(DATA FOR PROCESSING begins)

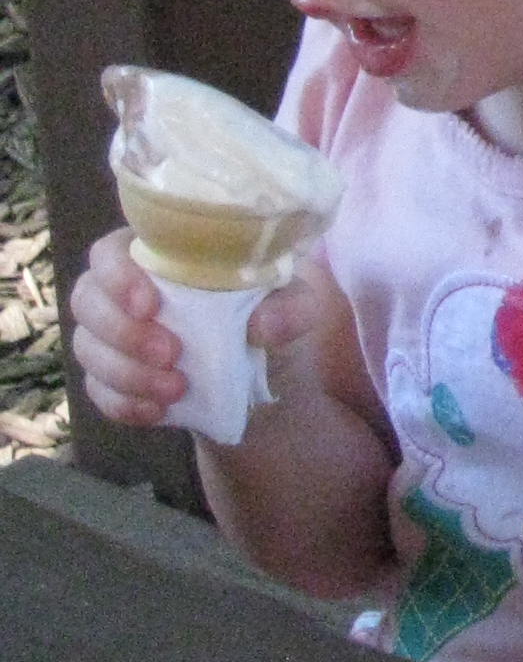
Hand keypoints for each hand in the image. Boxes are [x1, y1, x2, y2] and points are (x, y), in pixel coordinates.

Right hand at [66, 229, 328, 426]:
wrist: (265, 381)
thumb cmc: (273, 318)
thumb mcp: (297, 305)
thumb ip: (291, 306)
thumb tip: (265, 323)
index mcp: (163, 255)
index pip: (112, 250)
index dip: (119, 275)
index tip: (150, 304)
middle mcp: (125, 291)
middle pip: (87, 300)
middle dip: (123, 331)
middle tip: (172, 353)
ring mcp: (112, 336)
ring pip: (88, 349)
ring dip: (127, 373)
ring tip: (178, 389)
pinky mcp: (110, 379)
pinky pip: (97, 391)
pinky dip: (124, 403)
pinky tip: (158, 411)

(DATA FOR PROCESSING ends)

Every word of the material, and none of its pictures, should be set down again.

**WORKED SOLUTION:**
Hand keypoints for each hand in the image. Boxes are [x1, y1, x2, y2] and points are (x, y), in pixel coordinates.

Right hand at [66, 229, 328, 426]:
wrist: (265, 381)
thumb cmc: (273, 318)
thumb mcp: (297, 305)
thumb ip: (291, 306)
thumb tip: (265, 323)
index mcp: (163, 255)
index pip: (112, 250)
index dip: (119, 275)
index tip: (150, 304)
middle mcp: (125, 291)
middle pip: (87, 300)
middle dip: (123, 331)
middle tip: (172, 353)
ring mcp: (112, 336)
ring pip: (88, 349)
ring dip: (127, 373)
ring tip: (178, 389)
pinky mcp: (110, 379)
pinky pip: (97, 391)
pinky dip: (124, 403)
pinky tip: (158, 411)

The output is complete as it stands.